These comments by David about how he uses signing in his classroom might turn out to be of true value to some of us, and something that we can immediately put into our classes with potentially huge results. David makes point after point below why this could be true. Read this article in conjunction with the two previous posts and video on this topic. David explains:
The signing thing for me has taken on a whole new life this year. Before I saw it as just something to do when establishing meaning before moving on to the “real stuff” of telling the story, but now I see that it accomplishes much more when I use it consistently.

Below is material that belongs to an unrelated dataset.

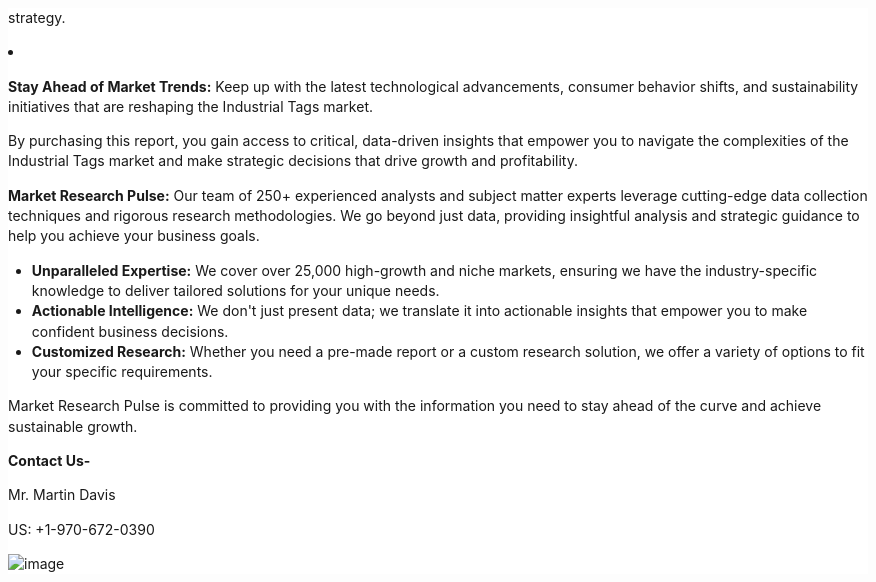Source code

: strategy.</p></li><li><p><strong>Stay Ahead of Market Trends:</strong> Keep up with the latest technological advancements, consumer behavior shifts, and sustainability initiatives that are reshaping the Industrial Tags market.</p></li></ol><p>By purchasing this report, you gain access to critical, data-driven insights that empower you to navigate the complexities of the Industrial Tags market and make strategic decisions that drive growth and profitability.</p><p><strong>Market Research Pulse:</strong>&nbsp;Our team of 250+ experienced analysts and subject matter experts leverage cutting-edge data collection techniques and rigorous research methodologies. We go beyond just data, providing insightful analysis and strategic guidance to help you achieve your business goals.</p><ul><li><strong>Unparalleled Expertise:</strong>&nbsp;We cover over 25,000 high-growth and niche markets, ensuring we have the industry-specific knowledge to deliver tailored solutions for your unique needs.</li><li><strong>Actionable Intelligence:</strong>&nbsp;We don't just present data; we translate it into actionable insights that empower you to make confident business decisions.</li><li><strong>Customized Research:</strong>&nbsp;Whether you need a pre-made report or a custom research solution, we offer a variety of options to fit your specific requirements.</li></ul><p>Market Research Pulse is committed to providing you with the information you need to stay ahead of the curve and achieve sustainable growth.</p><p><strong>Contact Us-</strong></p><p>Mr. Martin Davis</p><p>US: +1-970-672-0390</p>
![image](https://github.com/user-attachments/assets/76bacd3a-cad8-40cd-a13f-17295aceb7cb)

Mainly, I value it now for the power it has to give kids a way to participate that is NON-VERBAL. At NTPRS this year I was surprised to find out that I wasn’t supposed to even have kids repeat structures after me (i.e. forced production). I knew I wasn’t supposed to expect them to respond in sentences off the top of their heads in the target language, but I didn’t think of repetition as forced production. So my way of having kids participate in the past was repeating structures after me.
I like signing so much better because it keeps the class quiet and you can feel the acquisition process taking place. It gives kids something to do, but it respects the quiet breaks between my input that needs to be there for acquisition to take place. It also keeps us in the realm of the subconscious, whereas repetition breaks us into the conscious. I had to face it – the oral repetition thing was just hokey and fake-feeling. It felt like you were in school when a teacher says something and everyone else repeats (and school in the 19th century), but signing feels like you’re in a conversation. The kids buy into the signing much more than the repetition (which is forced production of course).
I also sense that signing gives the kids something to hang on to as well. I see some do it when I’m not prompting and it helps them stop over-thinking things too much. I think signing is for kin-esthetic learners, what word walls are for visual learners and what slow, circling is for auditory learners.
I also like that signing slows me down naturally. It is also a comprehension check and a mandate for everyone to engage. (I constantly make sure when I see kids starting to check out to bring people back into my focus and eye contact by mandating EVERYONE to show me the sign.)
I’m probably repeating what I said above, but this has just been such a ground breaking thing for me this year. I even have been introducing signs in my upper level classes for old words that they didn’t all learn well – even the upper level kids like doing the signs.
Thanks Ben for telling me in our coaching session at NTPRS when I was practicing that you needed some signs to make the Latin words I was speaking become real to you. That was the start of me understanding something new about language acquisition – that signing does something on a visceral and unexplainable level in the mind, body and soul.